**Try it**
Rewrite the cost of living text starting at the words "Cost of living index by" and ending after "real planning happens.", changing every "cheapest country" to "least expensive country".

**Document segment**
Cost of living index by country 2026: where your money goes the furthest
Country-level cost of living indices are one of the most searched expat topics, and most of them run on crowdsourced data with no visible method. We built ours differently: average the monthly budget across every city we cover in each country, using only government statistics for prices and tax rates.
The index is a relative scale. The cheapest country in our data gets a score of 100. Everything else is scored against it. A score of 200 means average living costs are twice as high as the cheapest country. That makes it fast to scan.
Country averages hide a lot, though. Germany stretches from affordable Hamburg to expensive Munich, and the index mashes both into one number. It is useful for the general price level. The city and neighborhood calculators are where the real planning happens.
What the 2026 data shows: Southern European countries keep offering the best value-for-money in the EU. Northern European countries rank higher on the index, but median salaries are higher too. The UK lands in the middle, with London pulling the average up.
Country cost of living index
| Rank | Country | Index Score | Avg Monthly Budget | Cities Covered |
|---|---|---|---|---|
| 1 | Portugal | 100 | €1,679 | 4 |
| 2 | Spain | 106 | €1,777 | 8 |
| 3 | Italy | 111 | €1,872 | 9 |
| 4 | Finland | 113 | €1,904 | 4 |
| 5 | Cyprus | 116 | €1,949 | 3 |
| 6 | Austria | 118 | €1,981 | 4 |
| 7 | France | 118 | €1,988 | 6 |
| 8 | Belgium | 122 | €2,040 | 3 |
| 9 | U.K. | 133 | £2,227 | 10 |
| 10 | Germany | 140 | €2,346 | 10 |
| 11 | Ireland | 164 | €2,760 | 4 |
| 12 | Netherlands | 165 | €2,775 | 5 |
| 13 | Canada | 204 | $3,430 | 10 |
| 14 | New Zealand | 225 | $3,783 | 4 |
| 15 | U.S.A. | 235 | $3,941 | 15 |
| 16 | Australia | 242 | $4,062 | 8 |
| 17 | Malaysia | 252 | RM4,223 | 4 |
| 18 | Switzerland | 268 | CHF4,502 | 3 |
| 19 | Singapore | 305 | S$5,115 | 1 |
| 20 | Poland | 427 | zł7,169 | 4 |
| 21 | United Arab Emirates | 752 | د.إ12,628 | 2 |
| 22 | Denmark | 1117 | kr18,751 | 4 |
| 23 | Sweden | 1410 | kr23,670 | 5 |
| 24 | Norway | 1627 | kr27,316 | 5 |
| 25 | Hong Kong | 1889 | HK$31,713 | 2 |
| 26 | Mexico | 2050 | $34,412 | 5 |
| 27 | Taiwan | 2142 | NT$35,968 | 3 |
| 28 | Thailand | 2287 | ฿38,398 | 5 |
| 29 | Czech Republic | 2434 | Kč40,874 | 2 |
| 30 | India | 3886 | ₹65,254 | 7 |
| 31 | Japan | 12944 | ¥217,338 | 7 |
| 32 | Indonesia | 1016627 | Rp17,069,167 | 5 |
| 33 | Vietnam | 1414532 | ₫23,750,000 | 4 |
Frequently asked questions
How is the cost of living index calculated?

**Listed records**
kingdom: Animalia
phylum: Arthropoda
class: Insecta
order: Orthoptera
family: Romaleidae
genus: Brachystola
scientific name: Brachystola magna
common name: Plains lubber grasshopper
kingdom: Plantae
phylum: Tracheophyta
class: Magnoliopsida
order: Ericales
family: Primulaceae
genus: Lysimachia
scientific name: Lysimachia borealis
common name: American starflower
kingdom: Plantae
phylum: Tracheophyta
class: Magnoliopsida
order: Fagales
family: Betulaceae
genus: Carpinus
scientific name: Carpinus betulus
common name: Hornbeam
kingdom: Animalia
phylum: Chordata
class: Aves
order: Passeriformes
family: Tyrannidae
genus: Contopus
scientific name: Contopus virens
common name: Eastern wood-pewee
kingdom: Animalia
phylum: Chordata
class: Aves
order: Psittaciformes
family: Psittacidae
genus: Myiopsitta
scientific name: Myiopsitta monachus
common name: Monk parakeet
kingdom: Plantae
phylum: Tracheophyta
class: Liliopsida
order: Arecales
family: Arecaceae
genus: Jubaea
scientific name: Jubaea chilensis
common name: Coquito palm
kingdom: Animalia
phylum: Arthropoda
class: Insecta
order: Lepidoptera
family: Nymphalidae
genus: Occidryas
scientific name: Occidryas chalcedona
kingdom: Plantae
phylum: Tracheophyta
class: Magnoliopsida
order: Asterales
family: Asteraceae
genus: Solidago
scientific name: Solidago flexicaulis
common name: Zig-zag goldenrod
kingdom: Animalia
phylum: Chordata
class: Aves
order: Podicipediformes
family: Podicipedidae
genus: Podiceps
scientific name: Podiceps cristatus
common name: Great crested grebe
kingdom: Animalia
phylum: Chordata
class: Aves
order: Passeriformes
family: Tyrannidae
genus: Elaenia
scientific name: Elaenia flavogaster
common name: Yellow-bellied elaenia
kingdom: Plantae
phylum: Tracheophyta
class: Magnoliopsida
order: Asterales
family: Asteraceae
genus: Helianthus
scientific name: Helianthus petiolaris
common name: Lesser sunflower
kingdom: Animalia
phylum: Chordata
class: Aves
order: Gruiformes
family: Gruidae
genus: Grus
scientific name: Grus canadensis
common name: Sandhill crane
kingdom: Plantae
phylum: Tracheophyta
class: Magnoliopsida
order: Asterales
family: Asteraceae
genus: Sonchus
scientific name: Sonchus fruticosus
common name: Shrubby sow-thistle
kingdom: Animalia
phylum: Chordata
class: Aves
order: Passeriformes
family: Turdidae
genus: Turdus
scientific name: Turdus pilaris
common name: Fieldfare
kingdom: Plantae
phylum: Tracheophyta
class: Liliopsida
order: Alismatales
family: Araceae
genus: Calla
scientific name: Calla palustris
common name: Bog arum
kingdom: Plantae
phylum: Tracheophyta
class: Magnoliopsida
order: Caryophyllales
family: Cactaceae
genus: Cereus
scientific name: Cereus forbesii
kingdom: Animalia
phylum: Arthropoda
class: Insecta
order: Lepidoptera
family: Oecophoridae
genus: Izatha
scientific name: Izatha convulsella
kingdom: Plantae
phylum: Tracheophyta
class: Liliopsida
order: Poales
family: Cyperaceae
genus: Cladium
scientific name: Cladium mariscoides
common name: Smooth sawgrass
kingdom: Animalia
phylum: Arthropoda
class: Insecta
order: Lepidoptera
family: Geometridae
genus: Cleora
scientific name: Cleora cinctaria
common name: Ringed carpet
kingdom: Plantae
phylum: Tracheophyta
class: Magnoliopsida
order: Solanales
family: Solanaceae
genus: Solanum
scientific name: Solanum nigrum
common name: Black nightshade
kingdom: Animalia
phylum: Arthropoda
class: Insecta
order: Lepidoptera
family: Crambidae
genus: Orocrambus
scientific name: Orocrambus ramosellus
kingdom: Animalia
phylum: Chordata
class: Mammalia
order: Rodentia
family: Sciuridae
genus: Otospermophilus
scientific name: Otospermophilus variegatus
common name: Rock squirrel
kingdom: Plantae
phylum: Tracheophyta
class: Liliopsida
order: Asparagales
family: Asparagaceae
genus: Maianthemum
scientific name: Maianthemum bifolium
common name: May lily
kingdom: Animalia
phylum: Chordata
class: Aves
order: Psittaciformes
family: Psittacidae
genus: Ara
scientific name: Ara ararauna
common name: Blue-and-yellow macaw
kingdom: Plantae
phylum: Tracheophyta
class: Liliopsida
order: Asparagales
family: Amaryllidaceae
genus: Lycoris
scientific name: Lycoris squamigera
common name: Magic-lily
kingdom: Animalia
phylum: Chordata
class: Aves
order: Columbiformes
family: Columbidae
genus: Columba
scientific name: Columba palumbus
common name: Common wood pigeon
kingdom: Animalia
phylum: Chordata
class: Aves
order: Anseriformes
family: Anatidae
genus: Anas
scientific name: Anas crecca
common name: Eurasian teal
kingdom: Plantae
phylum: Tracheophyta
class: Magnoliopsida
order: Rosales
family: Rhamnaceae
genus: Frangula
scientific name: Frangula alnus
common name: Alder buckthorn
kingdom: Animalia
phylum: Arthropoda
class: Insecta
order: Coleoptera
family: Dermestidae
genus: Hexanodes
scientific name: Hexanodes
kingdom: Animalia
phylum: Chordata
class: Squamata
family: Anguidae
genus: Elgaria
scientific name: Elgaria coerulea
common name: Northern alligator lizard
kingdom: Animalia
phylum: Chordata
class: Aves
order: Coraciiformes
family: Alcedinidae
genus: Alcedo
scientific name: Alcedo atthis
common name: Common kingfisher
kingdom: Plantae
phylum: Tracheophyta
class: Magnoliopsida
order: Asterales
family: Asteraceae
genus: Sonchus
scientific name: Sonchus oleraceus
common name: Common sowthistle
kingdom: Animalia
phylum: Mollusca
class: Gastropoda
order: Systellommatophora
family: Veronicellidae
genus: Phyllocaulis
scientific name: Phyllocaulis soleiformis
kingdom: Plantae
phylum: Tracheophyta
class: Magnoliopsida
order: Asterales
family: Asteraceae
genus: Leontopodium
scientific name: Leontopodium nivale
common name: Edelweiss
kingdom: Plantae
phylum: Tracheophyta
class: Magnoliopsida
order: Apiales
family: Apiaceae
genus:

**Exercise result**
Cost of living index by country 2026: where your money goes the furthest
Country-level cost of living indices are one of the most searched expat topics, and most of them run on crowdsourced data with no visible method. We built ours differently: average the monthly budget across every city we cover in each country, using only government statistics for prices and tax rates.
The index is a relative scale. The least expensive country in our data gets a score of 100. Everything else is scored against it. A score of 200 means average living costs are twice as high as the least expensive country. That makes it fast to scan.
Country averages hide a lot, though. Germany stretches from affordable Hamburg to expensive Munich, and the index mashes both into one number. It is useful for the general price level. The city and neighborhood calculators are where the real planning happens.